Find all lines with the word "linejoin" in the material, then copy them.
BEGIN Dataset excerpts
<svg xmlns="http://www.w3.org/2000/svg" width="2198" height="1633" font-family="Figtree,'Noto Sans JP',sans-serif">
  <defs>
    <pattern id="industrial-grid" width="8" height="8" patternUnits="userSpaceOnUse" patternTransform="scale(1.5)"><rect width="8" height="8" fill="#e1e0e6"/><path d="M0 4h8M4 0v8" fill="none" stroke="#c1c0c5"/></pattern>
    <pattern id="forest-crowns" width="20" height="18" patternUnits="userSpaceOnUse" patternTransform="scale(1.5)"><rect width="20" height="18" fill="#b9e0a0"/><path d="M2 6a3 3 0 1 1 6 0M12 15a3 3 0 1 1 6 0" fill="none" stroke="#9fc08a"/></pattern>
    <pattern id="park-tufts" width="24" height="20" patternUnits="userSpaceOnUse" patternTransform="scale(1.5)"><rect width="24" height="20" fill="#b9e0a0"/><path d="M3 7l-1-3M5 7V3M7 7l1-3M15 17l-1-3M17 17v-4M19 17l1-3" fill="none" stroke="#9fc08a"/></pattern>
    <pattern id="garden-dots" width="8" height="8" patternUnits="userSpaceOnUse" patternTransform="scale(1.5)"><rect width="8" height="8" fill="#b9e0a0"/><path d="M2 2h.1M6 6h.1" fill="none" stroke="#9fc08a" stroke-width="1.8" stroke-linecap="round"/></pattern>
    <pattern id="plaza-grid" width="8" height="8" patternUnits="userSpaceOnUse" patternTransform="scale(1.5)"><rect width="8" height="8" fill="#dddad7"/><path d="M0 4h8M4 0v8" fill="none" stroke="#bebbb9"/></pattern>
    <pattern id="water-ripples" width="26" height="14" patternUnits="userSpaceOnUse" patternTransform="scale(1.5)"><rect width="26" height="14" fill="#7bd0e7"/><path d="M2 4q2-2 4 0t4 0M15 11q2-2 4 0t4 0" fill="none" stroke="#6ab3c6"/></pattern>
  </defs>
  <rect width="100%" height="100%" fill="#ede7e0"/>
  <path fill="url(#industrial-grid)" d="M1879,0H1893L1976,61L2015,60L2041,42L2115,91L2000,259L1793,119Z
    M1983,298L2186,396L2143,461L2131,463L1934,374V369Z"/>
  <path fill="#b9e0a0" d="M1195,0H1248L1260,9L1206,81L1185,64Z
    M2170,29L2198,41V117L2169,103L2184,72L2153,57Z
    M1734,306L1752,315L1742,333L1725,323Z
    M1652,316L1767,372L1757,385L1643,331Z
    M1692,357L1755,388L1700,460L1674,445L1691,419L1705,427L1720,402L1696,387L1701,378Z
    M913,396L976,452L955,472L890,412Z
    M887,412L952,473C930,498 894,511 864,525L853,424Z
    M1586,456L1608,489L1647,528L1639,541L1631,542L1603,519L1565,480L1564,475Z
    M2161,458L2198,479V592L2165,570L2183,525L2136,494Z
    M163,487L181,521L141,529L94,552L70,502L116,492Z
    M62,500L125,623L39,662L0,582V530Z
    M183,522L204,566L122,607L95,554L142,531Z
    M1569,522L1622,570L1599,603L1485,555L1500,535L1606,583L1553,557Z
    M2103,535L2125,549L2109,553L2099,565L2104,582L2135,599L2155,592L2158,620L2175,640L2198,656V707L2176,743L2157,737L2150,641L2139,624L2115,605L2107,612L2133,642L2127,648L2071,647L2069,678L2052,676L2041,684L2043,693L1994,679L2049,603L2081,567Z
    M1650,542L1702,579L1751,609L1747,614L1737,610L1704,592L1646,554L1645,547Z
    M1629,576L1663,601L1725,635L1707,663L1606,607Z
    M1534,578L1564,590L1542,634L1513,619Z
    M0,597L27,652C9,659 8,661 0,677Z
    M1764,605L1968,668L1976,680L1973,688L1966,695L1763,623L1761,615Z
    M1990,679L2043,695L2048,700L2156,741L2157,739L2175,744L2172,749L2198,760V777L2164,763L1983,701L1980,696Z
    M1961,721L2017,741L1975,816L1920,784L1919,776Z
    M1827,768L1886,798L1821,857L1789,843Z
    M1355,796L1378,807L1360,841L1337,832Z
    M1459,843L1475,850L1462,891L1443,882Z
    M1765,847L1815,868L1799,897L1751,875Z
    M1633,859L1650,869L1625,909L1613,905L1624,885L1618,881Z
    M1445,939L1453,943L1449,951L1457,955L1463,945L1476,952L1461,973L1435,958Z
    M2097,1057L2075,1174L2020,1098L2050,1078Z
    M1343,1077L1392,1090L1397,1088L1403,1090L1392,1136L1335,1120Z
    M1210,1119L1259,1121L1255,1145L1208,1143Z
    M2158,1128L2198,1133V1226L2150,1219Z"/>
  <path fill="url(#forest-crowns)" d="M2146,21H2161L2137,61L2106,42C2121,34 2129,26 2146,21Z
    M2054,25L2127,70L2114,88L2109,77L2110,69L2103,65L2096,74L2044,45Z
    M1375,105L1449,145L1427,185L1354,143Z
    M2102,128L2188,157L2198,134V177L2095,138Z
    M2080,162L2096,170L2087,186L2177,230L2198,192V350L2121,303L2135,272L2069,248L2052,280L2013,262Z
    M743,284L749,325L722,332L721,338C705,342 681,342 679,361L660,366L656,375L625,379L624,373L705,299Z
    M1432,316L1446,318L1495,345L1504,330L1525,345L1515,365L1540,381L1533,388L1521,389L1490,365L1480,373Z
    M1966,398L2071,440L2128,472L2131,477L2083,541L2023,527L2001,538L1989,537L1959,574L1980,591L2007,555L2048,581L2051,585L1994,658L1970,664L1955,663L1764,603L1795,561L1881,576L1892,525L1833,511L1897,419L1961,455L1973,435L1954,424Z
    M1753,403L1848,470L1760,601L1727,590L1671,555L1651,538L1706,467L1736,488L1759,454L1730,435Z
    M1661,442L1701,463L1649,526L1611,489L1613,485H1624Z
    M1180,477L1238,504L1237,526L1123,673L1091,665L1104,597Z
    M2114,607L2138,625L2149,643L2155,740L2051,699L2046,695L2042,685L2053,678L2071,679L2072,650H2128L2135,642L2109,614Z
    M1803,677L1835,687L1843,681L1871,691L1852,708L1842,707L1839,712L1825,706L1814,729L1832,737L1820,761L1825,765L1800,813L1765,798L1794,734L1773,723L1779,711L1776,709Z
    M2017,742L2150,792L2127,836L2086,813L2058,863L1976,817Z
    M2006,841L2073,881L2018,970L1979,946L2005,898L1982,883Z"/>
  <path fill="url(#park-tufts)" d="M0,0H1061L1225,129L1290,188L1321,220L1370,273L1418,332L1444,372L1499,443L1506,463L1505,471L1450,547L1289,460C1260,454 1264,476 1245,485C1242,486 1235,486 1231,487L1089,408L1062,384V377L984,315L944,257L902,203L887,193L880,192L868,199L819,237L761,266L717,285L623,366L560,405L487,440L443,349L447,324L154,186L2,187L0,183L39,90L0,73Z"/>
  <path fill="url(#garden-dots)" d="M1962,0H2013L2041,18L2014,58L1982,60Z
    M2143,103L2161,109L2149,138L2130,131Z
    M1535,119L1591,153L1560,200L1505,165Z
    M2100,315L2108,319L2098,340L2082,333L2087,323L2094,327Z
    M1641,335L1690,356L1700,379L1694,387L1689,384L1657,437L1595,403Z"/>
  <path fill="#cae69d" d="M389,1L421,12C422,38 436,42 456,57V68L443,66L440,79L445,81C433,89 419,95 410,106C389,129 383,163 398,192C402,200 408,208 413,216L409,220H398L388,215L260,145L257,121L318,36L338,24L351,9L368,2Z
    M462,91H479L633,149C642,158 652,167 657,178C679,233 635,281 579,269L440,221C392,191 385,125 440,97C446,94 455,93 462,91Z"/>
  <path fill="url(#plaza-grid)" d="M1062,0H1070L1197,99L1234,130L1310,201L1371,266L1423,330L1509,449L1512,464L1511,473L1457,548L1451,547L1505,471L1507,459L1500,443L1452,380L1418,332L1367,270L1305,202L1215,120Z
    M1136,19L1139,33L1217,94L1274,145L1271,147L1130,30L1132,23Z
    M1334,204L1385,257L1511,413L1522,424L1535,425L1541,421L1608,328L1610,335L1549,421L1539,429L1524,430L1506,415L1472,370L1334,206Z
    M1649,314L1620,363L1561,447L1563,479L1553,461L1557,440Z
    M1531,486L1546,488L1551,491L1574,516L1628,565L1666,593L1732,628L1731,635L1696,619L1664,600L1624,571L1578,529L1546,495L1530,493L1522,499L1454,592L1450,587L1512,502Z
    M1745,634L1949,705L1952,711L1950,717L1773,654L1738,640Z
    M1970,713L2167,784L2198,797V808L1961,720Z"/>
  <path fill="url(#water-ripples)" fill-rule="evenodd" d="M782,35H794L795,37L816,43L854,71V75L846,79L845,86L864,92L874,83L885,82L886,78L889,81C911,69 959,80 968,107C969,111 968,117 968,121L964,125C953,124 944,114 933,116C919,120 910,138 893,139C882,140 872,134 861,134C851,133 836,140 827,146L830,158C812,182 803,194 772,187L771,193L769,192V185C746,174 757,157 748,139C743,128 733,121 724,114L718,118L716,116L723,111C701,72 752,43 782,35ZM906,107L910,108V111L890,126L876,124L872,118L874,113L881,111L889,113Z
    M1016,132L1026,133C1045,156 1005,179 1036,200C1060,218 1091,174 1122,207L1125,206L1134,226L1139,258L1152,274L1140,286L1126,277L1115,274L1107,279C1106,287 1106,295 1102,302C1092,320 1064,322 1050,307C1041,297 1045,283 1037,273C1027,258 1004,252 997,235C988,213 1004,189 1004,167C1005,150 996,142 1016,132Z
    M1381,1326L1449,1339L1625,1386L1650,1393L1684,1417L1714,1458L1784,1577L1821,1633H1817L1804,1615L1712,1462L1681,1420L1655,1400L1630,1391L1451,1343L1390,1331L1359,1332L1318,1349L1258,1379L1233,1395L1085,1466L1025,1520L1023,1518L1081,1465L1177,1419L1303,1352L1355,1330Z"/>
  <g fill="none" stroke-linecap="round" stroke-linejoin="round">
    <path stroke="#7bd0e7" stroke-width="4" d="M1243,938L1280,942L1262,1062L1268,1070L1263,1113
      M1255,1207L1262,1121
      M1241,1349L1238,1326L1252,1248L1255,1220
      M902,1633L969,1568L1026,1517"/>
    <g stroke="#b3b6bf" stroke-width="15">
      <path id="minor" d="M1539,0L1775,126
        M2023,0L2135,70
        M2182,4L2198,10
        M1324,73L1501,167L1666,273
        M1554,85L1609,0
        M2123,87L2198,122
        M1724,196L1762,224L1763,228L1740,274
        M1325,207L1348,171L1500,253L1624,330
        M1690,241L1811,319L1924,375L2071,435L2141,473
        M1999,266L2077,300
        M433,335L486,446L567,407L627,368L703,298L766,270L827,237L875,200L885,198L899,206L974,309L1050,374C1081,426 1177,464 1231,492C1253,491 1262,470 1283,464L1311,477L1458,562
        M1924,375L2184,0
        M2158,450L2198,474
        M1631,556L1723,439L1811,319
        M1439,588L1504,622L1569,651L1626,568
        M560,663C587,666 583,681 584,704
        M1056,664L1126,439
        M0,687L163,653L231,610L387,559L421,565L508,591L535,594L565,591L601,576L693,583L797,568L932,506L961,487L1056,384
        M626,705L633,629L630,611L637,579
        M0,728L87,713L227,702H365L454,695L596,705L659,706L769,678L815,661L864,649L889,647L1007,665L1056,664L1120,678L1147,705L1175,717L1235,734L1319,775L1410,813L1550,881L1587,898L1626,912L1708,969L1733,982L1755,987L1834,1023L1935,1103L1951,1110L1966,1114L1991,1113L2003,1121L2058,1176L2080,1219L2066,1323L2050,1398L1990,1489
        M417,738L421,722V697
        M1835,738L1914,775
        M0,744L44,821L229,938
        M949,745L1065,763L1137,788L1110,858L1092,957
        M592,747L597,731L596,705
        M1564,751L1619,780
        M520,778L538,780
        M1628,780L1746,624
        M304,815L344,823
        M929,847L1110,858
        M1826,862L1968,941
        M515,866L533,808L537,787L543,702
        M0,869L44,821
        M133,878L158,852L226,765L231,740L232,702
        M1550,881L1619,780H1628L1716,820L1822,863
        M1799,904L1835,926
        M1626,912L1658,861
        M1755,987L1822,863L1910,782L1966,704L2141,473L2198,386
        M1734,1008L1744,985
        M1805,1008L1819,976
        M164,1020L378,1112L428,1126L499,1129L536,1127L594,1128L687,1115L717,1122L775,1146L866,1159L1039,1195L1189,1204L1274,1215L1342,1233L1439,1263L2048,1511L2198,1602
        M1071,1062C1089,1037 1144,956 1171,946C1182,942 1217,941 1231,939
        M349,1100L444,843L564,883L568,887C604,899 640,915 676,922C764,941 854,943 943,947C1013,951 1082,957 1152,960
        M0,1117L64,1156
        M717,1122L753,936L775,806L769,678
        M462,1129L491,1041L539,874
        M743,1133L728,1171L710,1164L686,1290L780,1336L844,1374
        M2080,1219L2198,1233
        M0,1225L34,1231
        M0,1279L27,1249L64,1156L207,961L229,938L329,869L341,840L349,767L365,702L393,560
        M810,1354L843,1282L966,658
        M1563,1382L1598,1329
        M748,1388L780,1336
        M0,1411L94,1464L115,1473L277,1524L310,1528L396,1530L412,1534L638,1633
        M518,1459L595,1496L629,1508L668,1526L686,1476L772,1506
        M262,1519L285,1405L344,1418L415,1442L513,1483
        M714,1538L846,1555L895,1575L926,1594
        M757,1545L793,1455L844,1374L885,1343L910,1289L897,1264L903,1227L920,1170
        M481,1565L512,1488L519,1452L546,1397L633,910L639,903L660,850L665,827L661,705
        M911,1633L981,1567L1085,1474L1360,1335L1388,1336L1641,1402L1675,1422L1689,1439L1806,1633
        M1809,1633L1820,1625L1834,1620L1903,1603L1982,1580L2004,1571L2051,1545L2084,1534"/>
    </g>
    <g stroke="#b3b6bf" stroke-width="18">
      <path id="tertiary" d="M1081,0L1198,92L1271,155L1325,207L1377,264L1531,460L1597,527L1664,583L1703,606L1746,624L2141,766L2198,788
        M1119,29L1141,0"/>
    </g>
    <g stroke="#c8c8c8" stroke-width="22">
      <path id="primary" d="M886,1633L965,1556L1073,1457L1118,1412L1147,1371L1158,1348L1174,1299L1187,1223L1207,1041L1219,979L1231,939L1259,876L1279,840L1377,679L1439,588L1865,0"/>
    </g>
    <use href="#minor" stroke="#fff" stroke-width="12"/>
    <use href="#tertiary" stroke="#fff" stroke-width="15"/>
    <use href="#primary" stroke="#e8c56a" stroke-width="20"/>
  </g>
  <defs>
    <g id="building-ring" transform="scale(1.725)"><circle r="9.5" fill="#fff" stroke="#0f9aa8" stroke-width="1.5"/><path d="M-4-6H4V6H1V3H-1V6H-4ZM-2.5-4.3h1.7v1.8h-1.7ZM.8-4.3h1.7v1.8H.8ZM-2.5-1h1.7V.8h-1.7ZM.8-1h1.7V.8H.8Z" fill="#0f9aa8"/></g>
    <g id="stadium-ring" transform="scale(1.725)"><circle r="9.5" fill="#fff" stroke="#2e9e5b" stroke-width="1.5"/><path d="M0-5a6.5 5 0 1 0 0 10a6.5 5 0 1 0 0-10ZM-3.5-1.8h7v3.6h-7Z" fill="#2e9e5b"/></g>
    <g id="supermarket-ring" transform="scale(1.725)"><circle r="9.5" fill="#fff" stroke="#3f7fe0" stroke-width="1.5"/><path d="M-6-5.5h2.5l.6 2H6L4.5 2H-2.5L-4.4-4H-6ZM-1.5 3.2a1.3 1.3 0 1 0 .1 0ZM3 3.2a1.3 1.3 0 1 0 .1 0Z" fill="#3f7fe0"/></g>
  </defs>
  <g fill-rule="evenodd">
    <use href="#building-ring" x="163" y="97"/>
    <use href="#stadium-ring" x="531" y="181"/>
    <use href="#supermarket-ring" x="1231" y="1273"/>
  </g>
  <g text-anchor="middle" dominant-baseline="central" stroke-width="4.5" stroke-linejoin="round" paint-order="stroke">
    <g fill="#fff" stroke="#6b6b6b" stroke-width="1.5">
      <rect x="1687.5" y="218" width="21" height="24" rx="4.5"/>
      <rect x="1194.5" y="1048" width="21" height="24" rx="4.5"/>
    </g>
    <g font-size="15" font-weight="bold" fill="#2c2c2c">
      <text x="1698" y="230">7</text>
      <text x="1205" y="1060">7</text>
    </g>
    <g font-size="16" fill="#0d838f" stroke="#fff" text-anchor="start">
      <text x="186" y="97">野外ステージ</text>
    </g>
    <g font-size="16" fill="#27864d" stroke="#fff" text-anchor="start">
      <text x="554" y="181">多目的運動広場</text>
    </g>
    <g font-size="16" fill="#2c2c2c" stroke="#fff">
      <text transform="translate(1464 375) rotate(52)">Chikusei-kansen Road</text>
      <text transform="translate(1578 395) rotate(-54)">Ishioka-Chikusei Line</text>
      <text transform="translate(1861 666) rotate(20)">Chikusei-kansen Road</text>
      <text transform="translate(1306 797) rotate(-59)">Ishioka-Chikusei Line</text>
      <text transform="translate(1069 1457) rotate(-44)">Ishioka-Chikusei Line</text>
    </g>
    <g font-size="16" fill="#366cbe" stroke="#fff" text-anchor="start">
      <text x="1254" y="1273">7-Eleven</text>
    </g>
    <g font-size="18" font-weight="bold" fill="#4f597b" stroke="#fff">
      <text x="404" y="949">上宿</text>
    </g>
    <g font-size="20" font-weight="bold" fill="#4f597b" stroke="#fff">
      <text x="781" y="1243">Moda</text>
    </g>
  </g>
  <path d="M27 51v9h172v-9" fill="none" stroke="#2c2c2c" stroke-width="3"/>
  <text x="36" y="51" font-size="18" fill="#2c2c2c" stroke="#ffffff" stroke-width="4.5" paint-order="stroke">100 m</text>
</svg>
END Dataset excerpts
◆ Answer area
  <g fill="none" stroke-linecap="round" stroke-linejoin="round">
  <g text-anchor="middle" dominant-baseline="central" stroke-width="4.5" stroke-linejoin="round" paint-order="stroke">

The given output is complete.